▶ ACTIVITY: Lines from the start of the data through the line containing "From indexing issues and host errors to" must be given again exactly. Leave the others out.

▶ SOURCE DATA:
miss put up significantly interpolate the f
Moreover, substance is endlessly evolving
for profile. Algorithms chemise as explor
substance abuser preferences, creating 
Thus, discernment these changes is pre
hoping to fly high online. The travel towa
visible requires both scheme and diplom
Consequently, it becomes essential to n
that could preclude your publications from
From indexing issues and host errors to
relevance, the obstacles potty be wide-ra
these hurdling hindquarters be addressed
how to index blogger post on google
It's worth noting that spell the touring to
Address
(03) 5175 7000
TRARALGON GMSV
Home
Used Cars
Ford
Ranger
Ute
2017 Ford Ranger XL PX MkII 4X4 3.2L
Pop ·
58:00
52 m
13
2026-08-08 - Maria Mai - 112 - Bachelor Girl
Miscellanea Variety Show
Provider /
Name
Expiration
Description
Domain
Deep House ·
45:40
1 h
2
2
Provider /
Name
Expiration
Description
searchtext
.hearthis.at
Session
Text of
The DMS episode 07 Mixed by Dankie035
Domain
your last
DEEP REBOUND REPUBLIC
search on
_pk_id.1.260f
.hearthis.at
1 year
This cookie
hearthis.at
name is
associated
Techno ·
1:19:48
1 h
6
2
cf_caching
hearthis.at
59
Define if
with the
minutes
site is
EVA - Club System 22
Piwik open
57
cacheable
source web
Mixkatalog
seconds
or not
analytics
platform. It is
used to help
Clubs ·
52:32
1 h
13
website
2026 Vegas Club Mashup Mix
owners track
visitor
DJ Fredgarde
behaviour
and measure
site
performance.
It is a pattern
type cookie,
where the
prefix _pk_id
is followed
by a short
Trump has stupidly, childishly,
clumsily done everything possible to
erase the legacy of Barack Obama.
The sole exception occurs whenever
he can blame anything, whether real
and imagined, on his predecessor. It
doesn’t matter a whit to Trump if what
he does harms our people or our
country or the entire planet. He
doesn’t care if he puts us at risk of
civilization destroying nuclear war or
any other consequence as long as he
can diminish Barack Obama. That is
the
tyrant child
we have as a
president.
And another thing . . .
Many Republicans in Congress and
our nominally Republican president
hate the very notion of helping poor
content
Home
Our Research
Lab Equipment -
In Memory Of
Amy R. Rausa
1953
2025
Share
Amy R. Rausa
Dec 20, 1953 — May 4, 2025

▶ TASK RESULT:
miss put up significantly interpolate the f
Moreover, substance is endlessly evolving
for profile. Algorithms chemise as explor
substance abuser preferences, creating 
Thus, discernment these changes is pre
hoping to fly high online. The travel towa
visible requires both scheme and diplom
Consequently, it becomes essential to n
that could preclude your publications from
From indexing issues and host errors to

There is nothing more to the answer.